Guidelines provided by the Office of the President immediately after the meeting stated that the long-term goals of the policy are: “to strengthen Taiwan’s economic, technological and cultural links with Southeast Asia, South Asia, Australia and New Zealand so as to promote the sharing of resources, talent and markets… The guidelines for the New Southbound Policy also state that the Office of the President and all related government agencies should develop their own protocols, comprehensive programs and flagship projects for the initiative. They also note that the central government should build mechanisms for negotiating and communicating with the Legislative Yuan and local governments in order to ensure the integration and effective use of associated resources.” (http://taiwantoday.tw/ct.asp?xItem=247068&ctNode=2175) In naming former Foreign Minister James Huang ((黃志芳)) to head up a New Southbound Policy task force within the presidential office, President Tsai underscored the critical importance which is attached to this policy. (http://focustaiwan.tw/news/aipl/201606080032.aspx)
Taiwan also invested $400 million in Vietnam in the first quarter of this year, making it the third-largest source of foreign investment in that nation, according to statistics provided by the Vietnamese Ministry of Planning and Investment. (http://www.taipeitimes.com/News/biz/archives/2016/03/29/2003642657 ) As a result of all of this economic activity with this Southeast Asian neighbor, Vietnamese migrant brides to Taiwan have been naturally increasing among the large and growing immigrant community in Taiwan of over half a million people. Eighty-five percent of the foreign brides in Taiwan who come from Southeast Asian countries are, in fact, from Vietnam. The Vietnamese have, as a result, become the largest non-Chinese immigrant group in Taiwan. (https://en.wikipedia.org/wiki/Vietnamese_migrant_brides_in_Taiwan)
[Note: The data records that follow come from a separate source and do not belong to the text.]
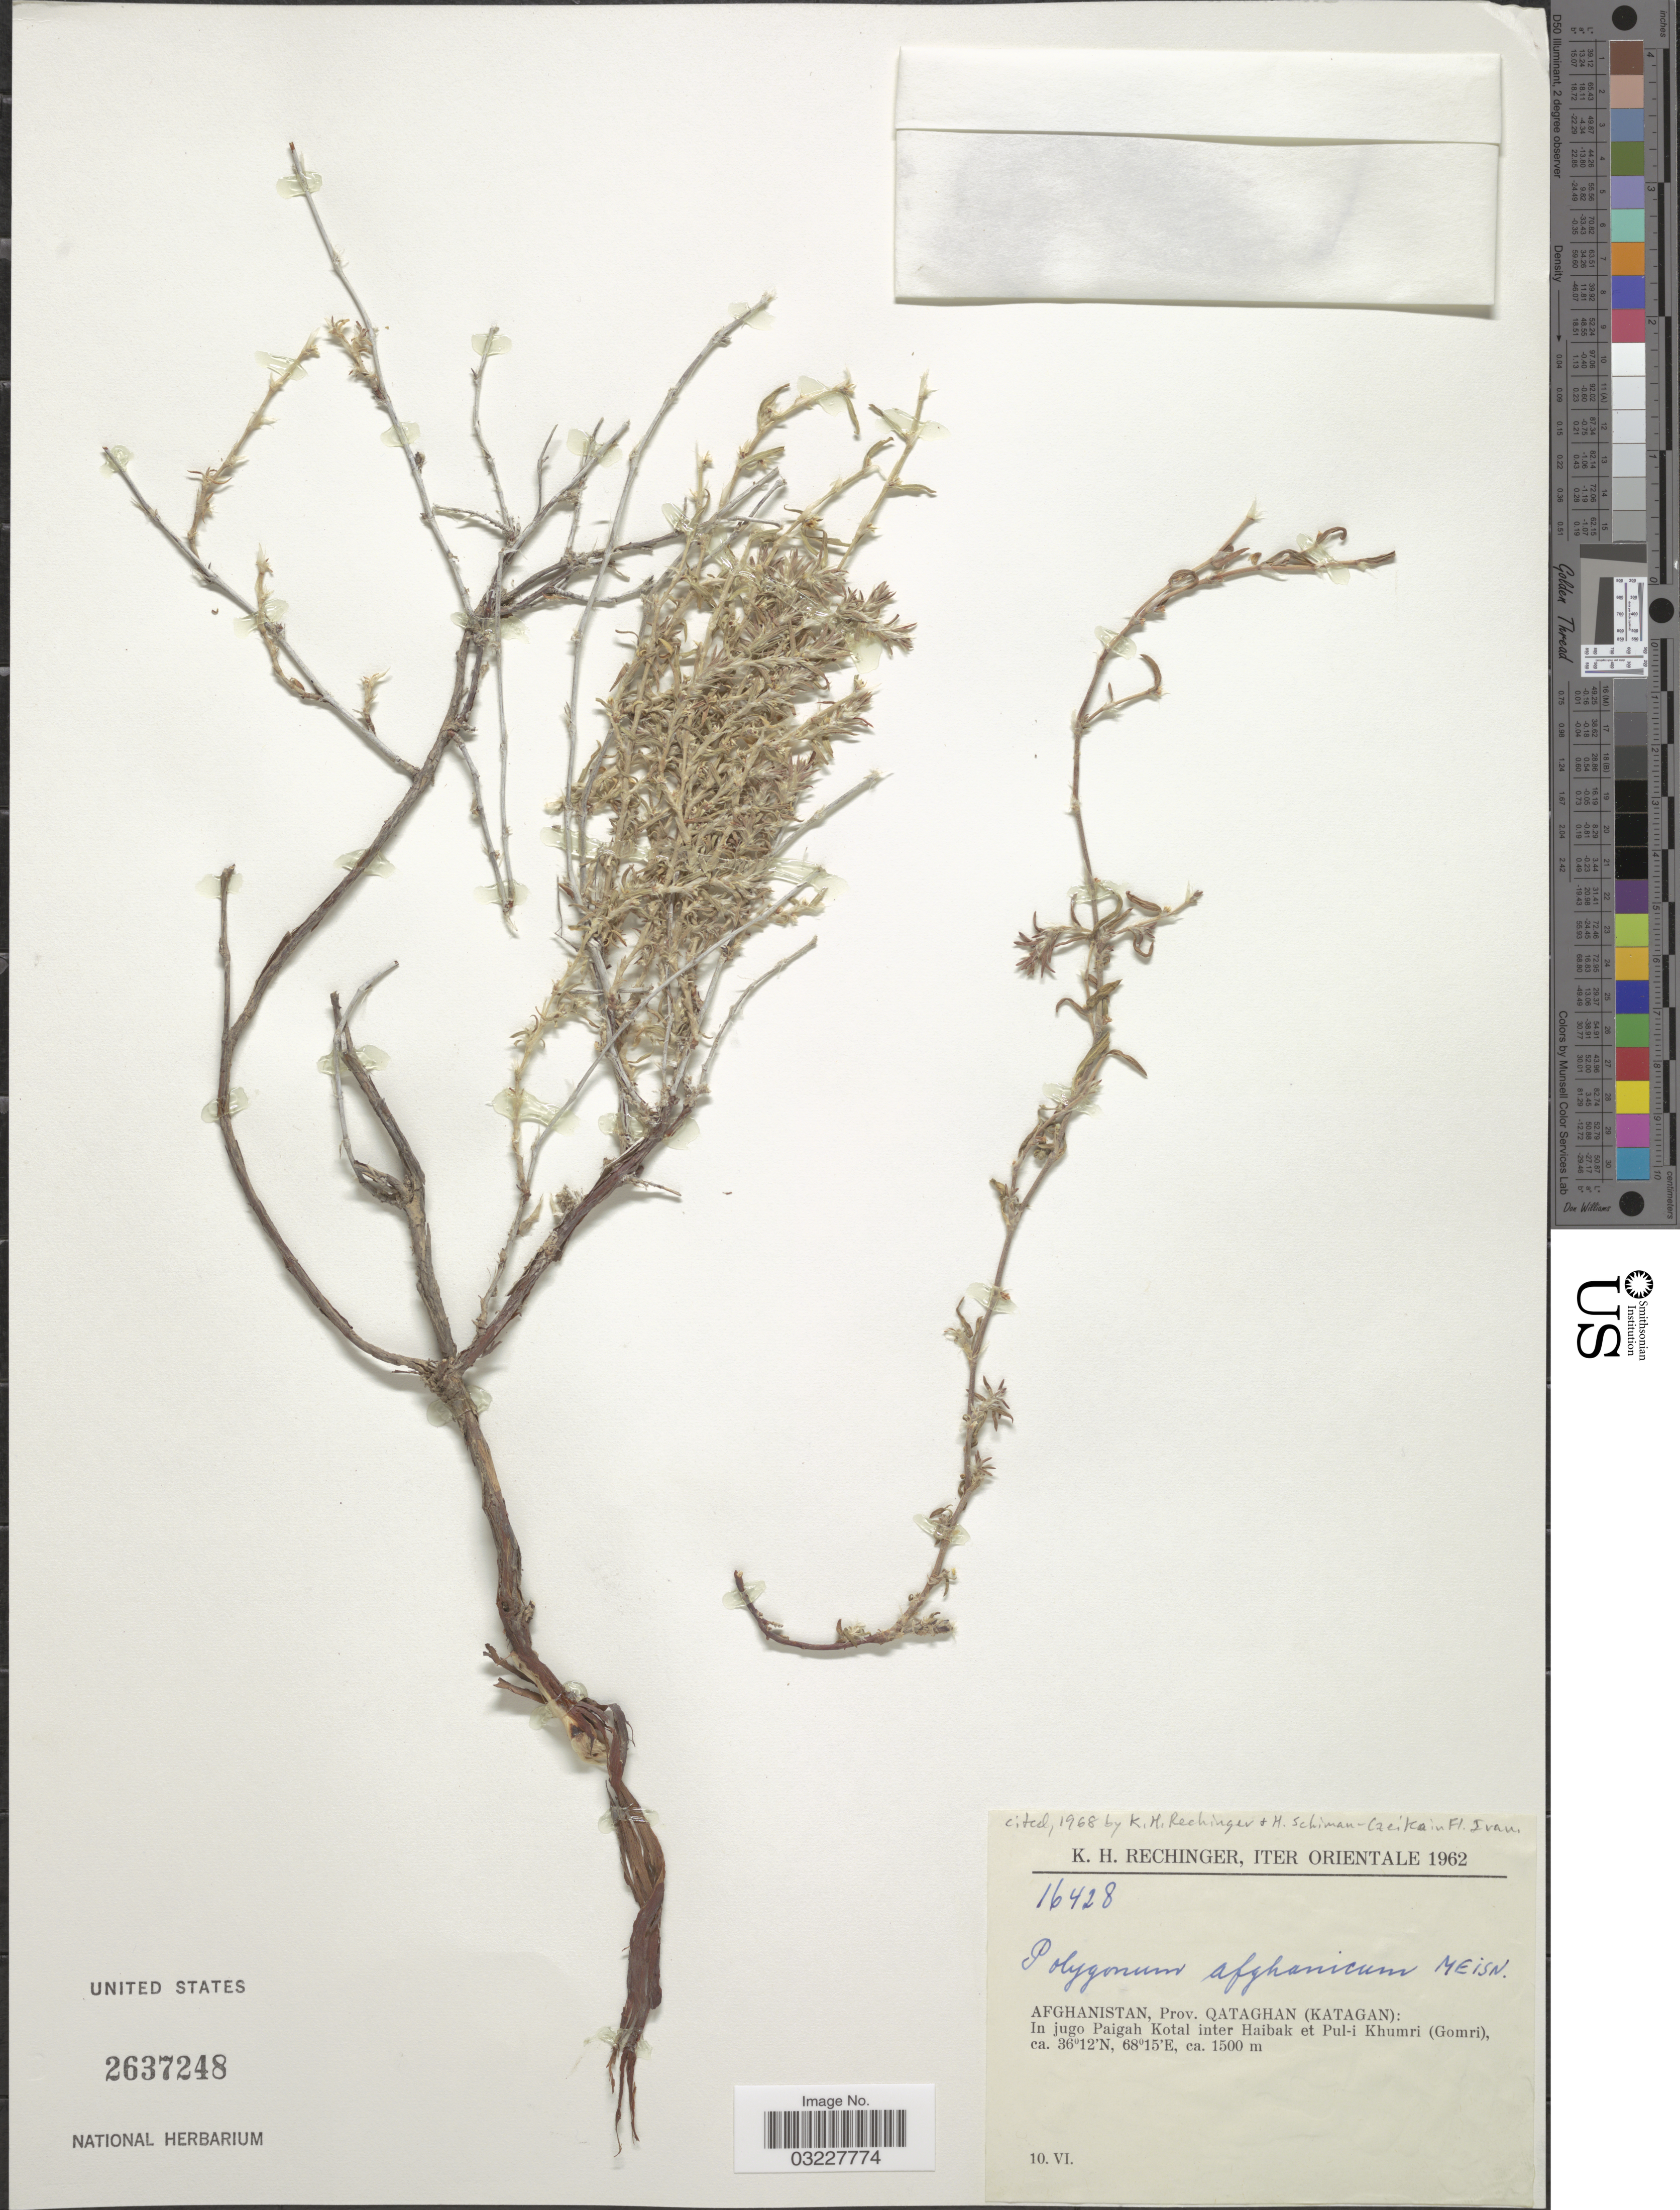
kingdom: Plantae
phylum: Tracheophyta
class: Magnoliopsida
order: Caryophyllales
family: Polygonaceae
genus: Polygonum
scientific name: Polygonum afghanicum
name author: Meisn.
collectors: K. H. Rechinger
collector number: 16428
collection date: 1962-06-10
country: Afghanistan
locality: Orientale. Prov. Qataghan (Katagan): In jugo Paigah Kotal inter Haibak et Pul-i Khumri (Gomri).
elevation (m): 1500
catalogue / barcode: US 2637248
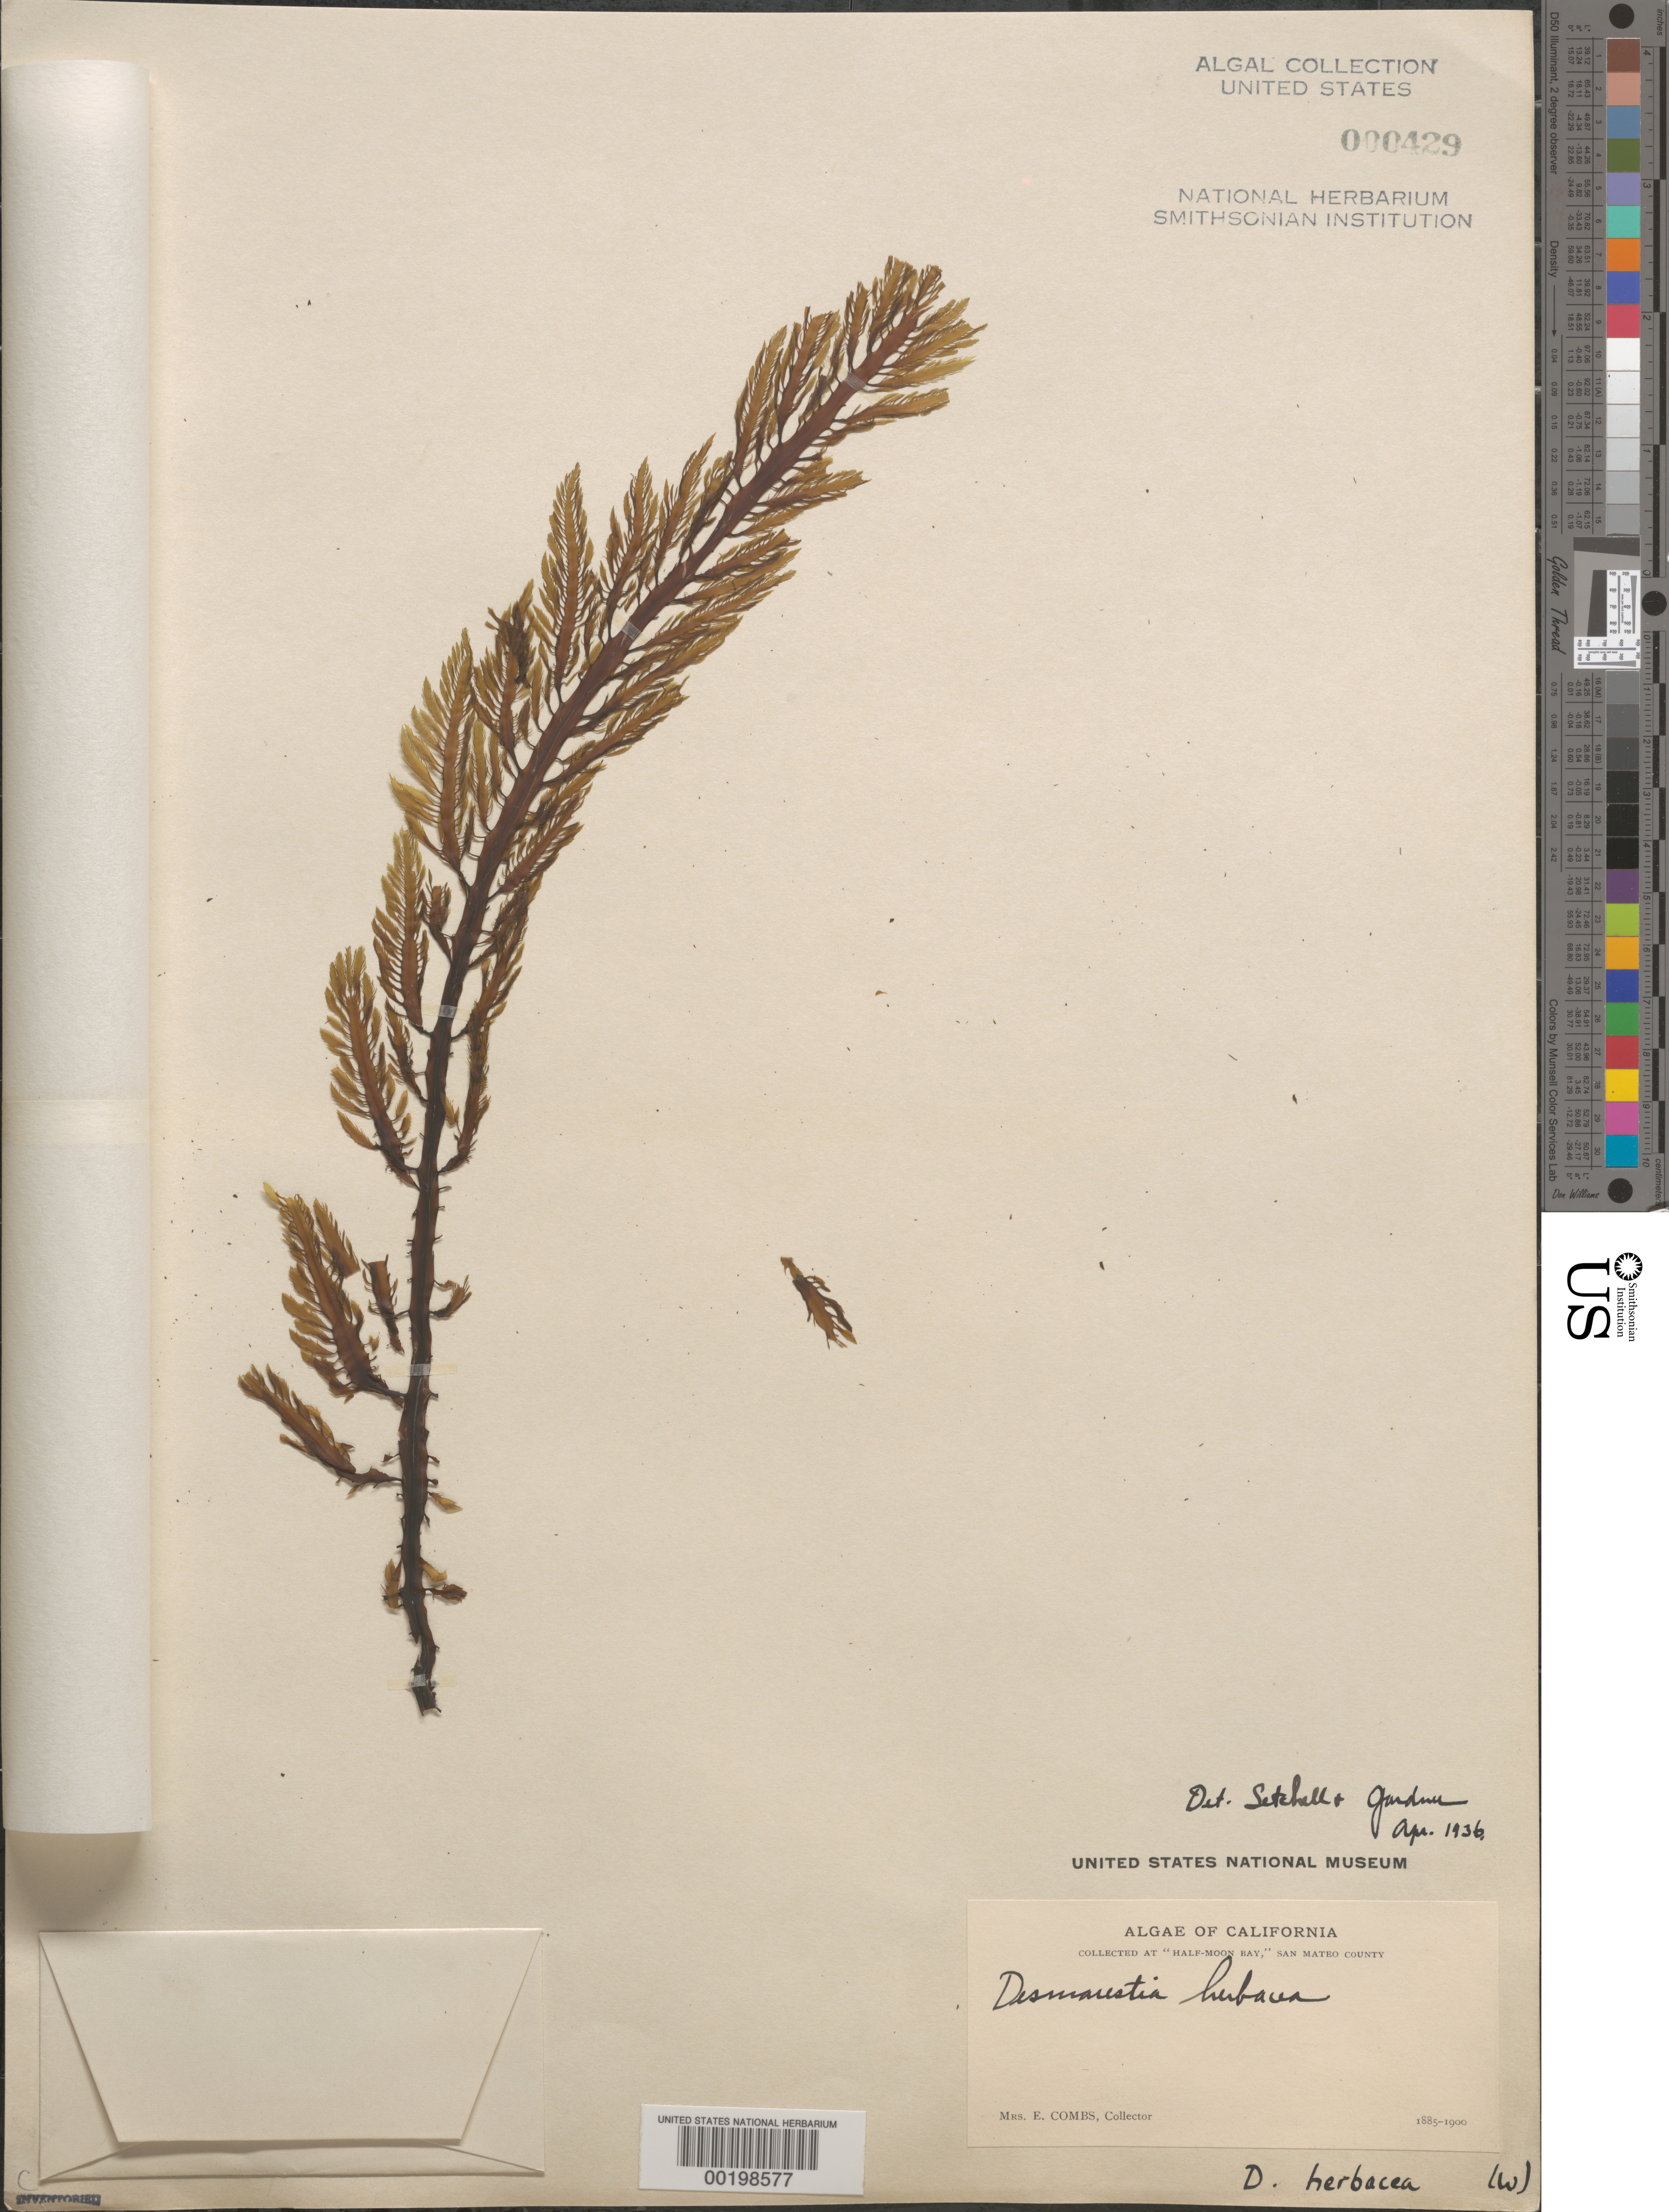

The Taiwanese perceive the New Southbound Policy as being a natural complement to their American partner’s “rebalance” to Asia. Former Assistant Secretary of State for East Asian and Pacific Affairs, Kurt Campbell, in his newly released book, “The Pivot: The Future of American Statecraft in Asia,” sees the linkage with Taiwan in this way: “The American partnership with Taiwan advances U.S. economic and security interests, is rooted in shared values, and will have a big impact on the way American partners and allies view the United States across Asia.” In other words, an enhanced economic and people-to-people role for Taiwan in ASEAN, in India and other South Asian countries, and with Australia and New Zealand, is a clear win-win for both Taipei and Washington. The New Southbound Policy promises, therefore, to become an essential element in Taiwan’s close, ongoing partnership with the United States in Asia. It is especially complimentary to President Obama’s U.S.-ASEAN Connect framework, announced at the U.S.-ASEAN Leaders’ Summit in Sunnylands last February, designed to “better coordinate U.S. economic engagement in the region and connect entrepreneurs, investors, and businesses.” (http://thediplomat.com/2016/02/obama-unveils-new-asean-economic-initiative-at-sunnylands-summit/) With a dead king in Thailand and a new Philippine president looking for new friends in Beijing and Moscow, America needs loyal friends out in the Asia-Pacific right now. Taiwan is certainly at the top of the list.